Tailoring electrolyte solvation for Li metal batteries cycled at ultra-low temperature

Lithium metal batteries hold promise for pushing cell-level energy densities beyond 300 Wh kg(-1) while operating at ultra-low temperatures (below -30 degrees C). Batteries capable of both charging and discharging at these temperature extremes are highly desirable due to their inherent reduction in the need for external warming. Here we demonstrate that the local solvation structure of the electrolyte defines the charge-transfer behaviour at ultra-low temperature, which is crucial for achieving high Li metal Coulombic efficiency and avoiding dendritic growth. These insights were applied to Li metal full-cells, where a high-loading 3.5 mAh cm(-2) sulfurized polyacrylonitrile (SPAN) cathode was paired with a onefold excess Li metal anode. The cell retained 84% and 76% of its room temperature capacity when cycled at -40 and -60 degrees C, respectively, which presented stable performance over 50 cycles. This work provides design criteria for ultra-low-temperature lithium metal battery electrolytes, and represents a defining step for the performance of low-temperature batteries. Charging and discharging Li-metal batteries (LMBs) at low temperatures is problematic due to the sluggish charge-transfer process.
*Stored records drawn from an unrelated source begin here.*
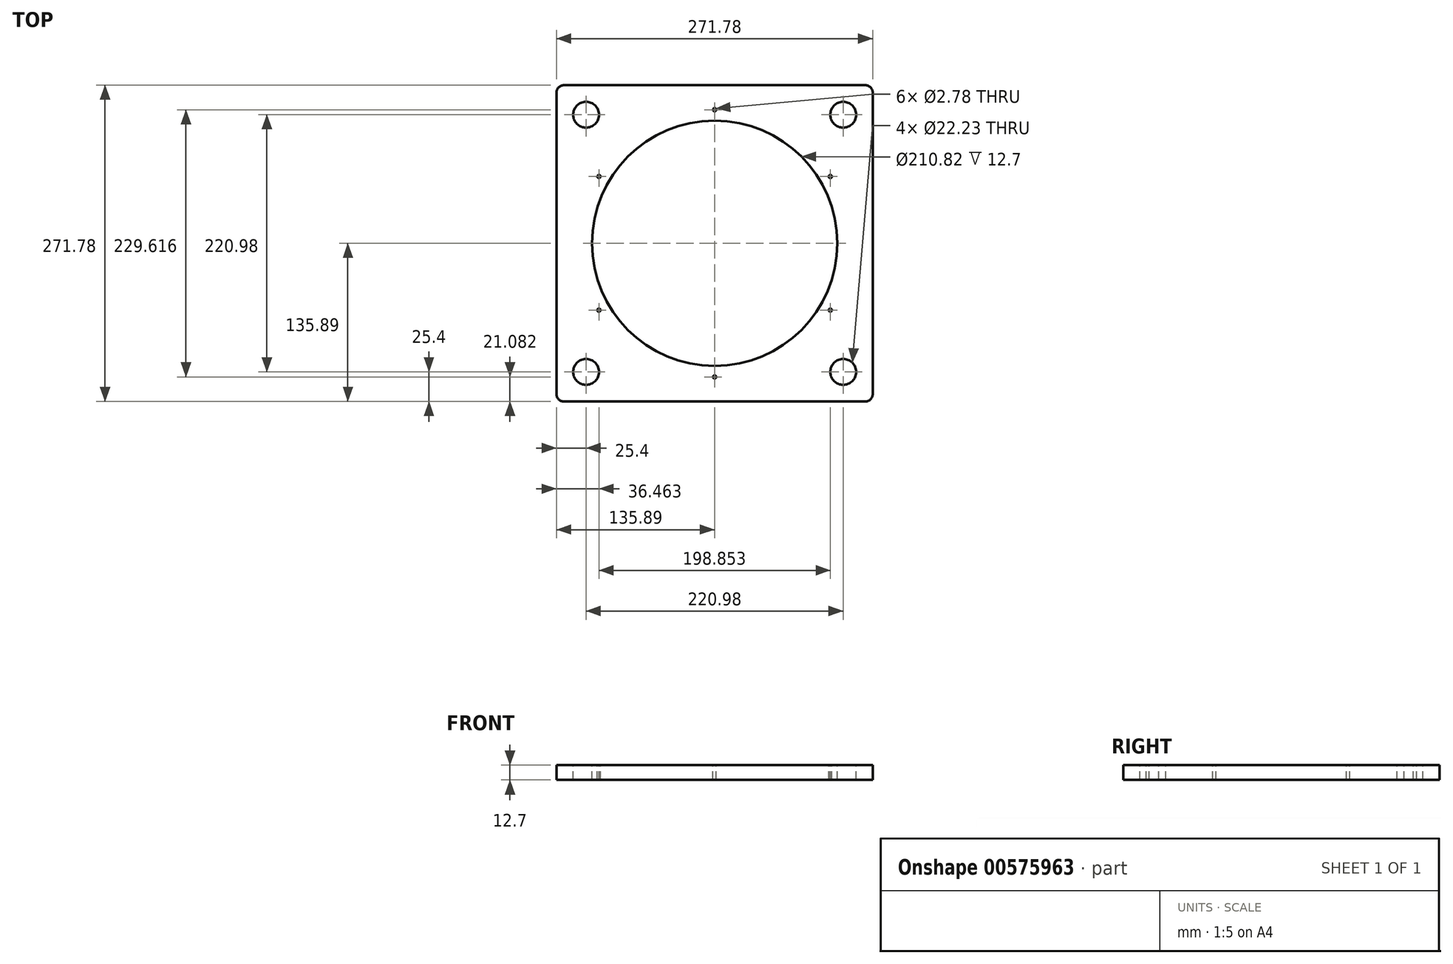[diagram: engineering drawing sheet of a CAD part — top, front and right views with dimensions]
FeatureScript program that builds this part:
annotation { "Feature Type Name" : "Feature", "Feature Type Description" : "" }
export const myFeature = defineFeature(function(context is Context, id is Id, definition is map)
    precondition{}
    {
        {
            var Q0;
            Q0=qCreatedBy(makeId("Top.planeOp"),FACE);
            var sketch = newSketch(context, id + "F0", { "sketchPlane" : qUnion([Q0])});
            skLineSegment(sketch, "E0.bottom", {"start": v(135.9, -135.89) * mm, "end": v(-135.9, -135.9) * mm});
            skLineSegment(sketch, "E0.top", {"start": v(135.9, 135.9) * mm, "end": v(-135.9, 135.89) * mm});
            skLineSegment(sketch, "E0.left", {"start": v(135.9, -135.89) * mm, "end": v(135.9, 135.9) * mm});
            skLineSegment(sketch, "E0.right", {"start": v(-135.9, -135.9) * mm, "end": v(-135.9, 135.89) * mm});
            skPoint(sketch, "E0.middle", {"position": v(0, 0) * mm});
            skSolve(sketch);
        }
        {
            var Q0;
            Q0 = qSketchRegion(id + "F0", true);
            extrude(context, id + "F1", {"entities" : qUnion([Q0]), "depth" : 12.7 * mm, "offsetDistance" : 25.4 * mm});
        }
        {
            var Q0;
            Q0=makeQuery(id+"F1.opExtrude","SWEPT_EDGE",EDGE,{"disambiguationData":[OSD([sQuery(id+"F0.wireOp",EDGE,"E0.bottom"),sQuery(id+"F0.wireOp",EDGE,"E0.right")])]});
            var Q1;
            Q1=makeQuery(id+"F1.opExtrude","SWEPT_EDGE",EDGE,{"disambiguationData":[OSD([sQuery(id+"F0.wireOp",EDGE,"E0.bottom"),sQuery(id+"F0.wireOp",EDGE,"E0.left")])]});
            var Q2;
            Q2=makeQuery(id+"F1.opExtrude","SWEPT_EDGE",EDGE,{"disambiguationData":[OSD([sQuery(id+"F0.wireOp",EDGE,"E0.top"),sQuery(id+"F0.wireOp",EDGE,"E0.right")])]});
            var Q3;
            Q3=makeQuery(id+"F1.opExtrude","SWEPT_EDGE",EDGE,{"disambiguationData":[OSD([sQuery(id+"F0.wireOp",EDGE,"E0.top"),sQuery(id+"F0.wireOp",EDGE,"E0.left")])]});
            fillet(context, id + "F2", {"entities" : qUnion([Q0, Q1, Q2, Q3]), "radius" : 6.35 * mm, "tangentPropagation" : true, "allowEdgeOverflow" : false});
        }
        {
            var Q0;
            Q0=makeQuery(id+"F1.opExtrude","CAP_FACE",FACE,{"disambiguationData":[OSD([sQuery(id+"F0.wireOp",EDGE,"E0.bottom"),sQuery(id+"F0.wireOp",EDGE,"E0.top"),sQuery(id+"F0.wireOp",EDGE,"E0.left"),sQuery(id+"F0.wireOp",EDGE,"E0.right")])],"isStart":false});
            var sketch = newSketch(context, id + "F3", { "sketchPlane" : qUnion([Q0])});
            skCircle(sketch, "E1", {"center": v(0, 0) * mm, "radius": 105.41 * mm});
            skSolve(sketch);
        }
        {
            var Q0;
            Q0 = qSketchRegion(id + "F3", true);
            extrude(context, id + "F4", {"entities" : qUnion([Q0]), "operationType" : NewBodyOperationType.REMOVE, "oppositeDirection" : true, "depth" : 25.4 * mm, "offsetDistance" : 25.4 * mm});
        }
        {
            var Q0;
            Q0=makeQuery(id+"F1.opExtrude","CAP_FACE",FACE,{"disambiguationData":[OSD([sQuery(id+"F0.wireOp",EDGE,"E0.bottom"),sQuery(id+"F0.wireOp",EDGE,"E0.top"),sQuery(id+"F0.wireOp",EDGE,"E0.left"),sQuery(id+"F0.wireOp",EDGE,"E0.right")])],"isStart":false});
            var sketch = newSketch(context, id + "F5", { "sketchPlane" : qUnion([Q0])});
            skCircle(sketch, "E2", {"center": v(0, 114.8) * mm, "radius": 1.39 * mm});
            skCircle(sketch, "E3.1.0", {"center": v(99.43, 57.4) * mm, "radius": 1.39 * mm});
            skCircle(sketch, "E3.2.0", {"center": v(99.43, -57.4) * mm, "radius": 1.39 * mm});
            skPoint(sketch, "E3.center", {"position": v(0, 0) * mm});
            skLineSegment(sketch, "E3.anchor1", {"start": v(0, 0) * mm, "end": v(0, 87.16) * mm, "construction": true});
            skLineSegment(sketch, "E3.anchor2", {"start": v(0, 0) * mm, "end": v(-99.43, 57.4) * mm, "construction": true});
            skCircle(sketch, "E4.1.3.0", {"center": v(0, -114.8) * mm, "radius": 1.39 * mm});
            skCircle(sketch, "E4.1.4.0", {"center": v(-99.43, -57.4) * mm, "radius": 1.39 * mm});
            skCircle(sketch, "E4.1.5.0", {"center": v(-99.43, 57.4) * mm, "radius": 1.39 * mm});
            skSolve(sketch);
        }
        {
            var Q0;
            Q0 = qSketchRegion(id + "F5", true);
            extrude(context, id + "F6", {"entities" : qUnion([Q0]), "operationType" : NewBodyOperationType.REMOVE, "oppositeDirection" : true, "depth" : 25.4 * mm, "offsetDistance" : 25.4 * mm});
        }
        {
            var Q0;
            Q0=makeQuery(id+"F1.opExtrude","CAP_FACE",FACE,{"disambiguationData":[OSD([sQuery(id+"F0.wireOp",EDGE,"E0.bottom"),sQuery(id+"F0.wireOp",EDGE,"E0.top"),sQuery(id+"F0.wireOp",EDGE,"E0.left"),sQuery(id+"F0.wireOp",EDGE,"E0.right")])],"isStart":false});
            var sketch = newSketch(context, id + "F7", { "sketchPlane" : qUnion([Q0])});
            skCircle(sketch, "E5", {"center": v(-110.49, 110.5) * mm, "radius": 11.11 * mm});
            skCircle(sketch, "E6.MirrorC", {"center": v(110.49, 110.5) * mm, "radius": 11.11 * mm});
            skCircle(sketch, "E7.MirrorC", {"center": v(110.49, -110.5) * mm, "radius": 11.11 * mm});
            skCircle(sketch, "E8.MirrorC", {"center": v(-110.49, -110.5) * mm, "radius": 11.11 * mm});
            skSolve(sketch);
        }
        {
            var Q0;
            Q0 = qSketchRegion(id + "F7", true);
            extrude(context, id + "F8", {"entities" : qUnion([Q0]), "operationType" : NewBodyOperationType.REMOVE, "oppositeDirection" : true, "depth" : 25.4 * mm, "offsetDistance" : 25.4 * mm});
        }
    });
Here the authors discuss the roles of solvation structures of Li-ions in the charge-transfer kinetics and design an electrolyte to enable low-temperature operations of LMBs.

Automated summary

This study highlights the importance of the solvation structure of the electrolyte in charge-transfer behavior at ultra-low temperatures for lithium metal batteries. By designing an electrolyte to enable low-temperature operations, stable performance and high efficiency can be achieved for Li-metal batteries.